Anglo American Platinum Sees Earnings 20% Lower on Restructuring

Anglo Halts Dividends as Miners Face Commodity Fall
  • Decisions on all major capital projects delayed until 2017
  • About 1,750 workers opt for voluntary severance packages

Anglo American Platinum Ltd. said profit will be at least 20 percent lower this year as the world’s biggest producer of the precious metal plans $976 million of asset writedowns and pays for restructuring its operations amid lower prices.

Amplats, as the producer is known, will impair assets by 14.2 billion rand ($976 million) and incur 900 million rand of restructuring costs, the Johannesburg-based company said in a statement Tuesday. As a result, headline earnings will be at least 157 million rand lower this year than the 786 million rand posted in 2014, when its operations were crippled by a five-month strike.
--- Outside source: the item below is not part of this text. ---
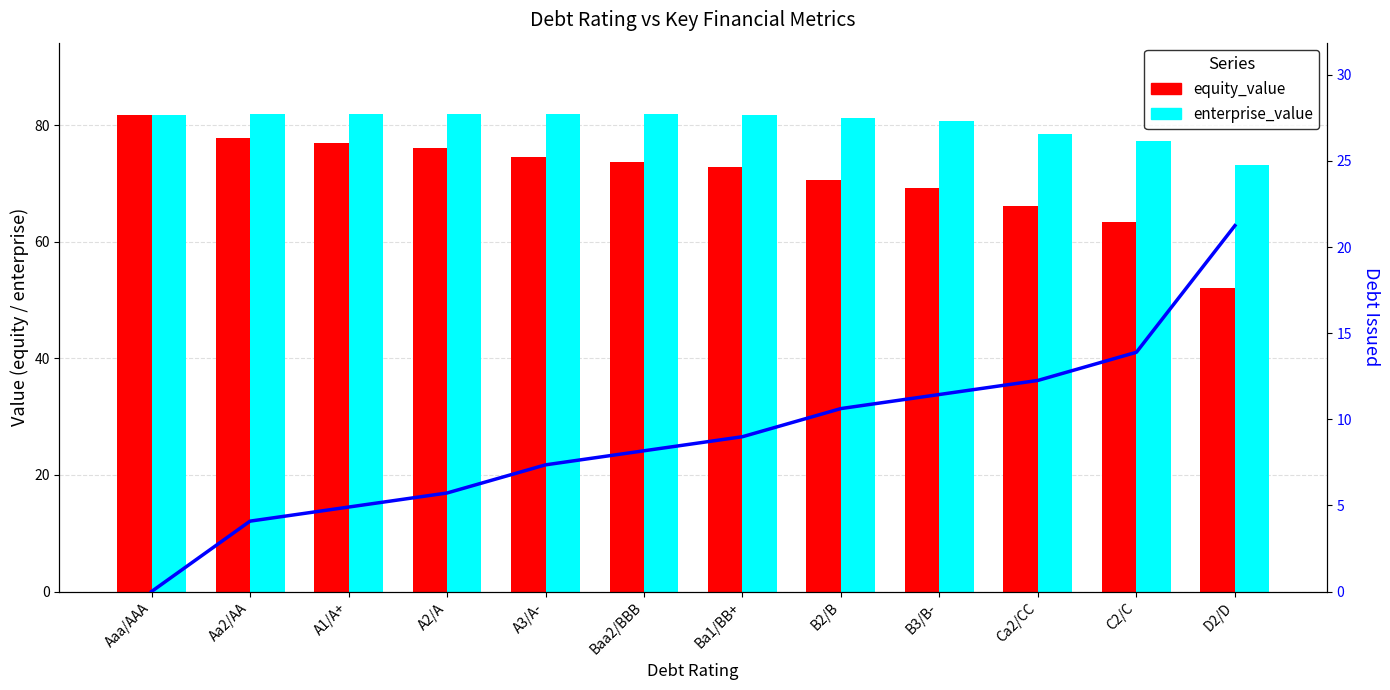

True or false: debt_issued has a value of 5.7 at A2/A.

True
Amplats is cutting jobs, capital expenditure and future projects as it seeks to adjust to a platinum price that’s down 29 percent this year. The cuts are part of an extensive plan announced Tuesday by majority owner Anglo American Plc to reduce cash outflows and combat tumbling commodity prices.

The operational changes are "to mitigate effects of the low platinum group metal price environment that is expected to prevail in the short to medium term," Amplats said.

The company is delaying decisions on major capital projects until 2017, it said. The development of the Twickenham mine has been suspended and the operation restructured to reduce cash losses, and the operation has been idled, with 550 employees and contractors leaving the producer, Amplats said.

It offered voluntary severance packages to all employees at its own mines, resulting in 900 workers departing from Rustenburg, 400 from Union and a further 450 from the company’s retained portfolio. A further 2,500 employees and contractors will exit Bokoni, Amplats’s joint venture with Atlatsa Resources Corp., by Dec. 31.

The stock declined 3.2 percent to 177.75 rand by 10:49 a.m. in Johannesburg, extending the drop this year to 48 percent.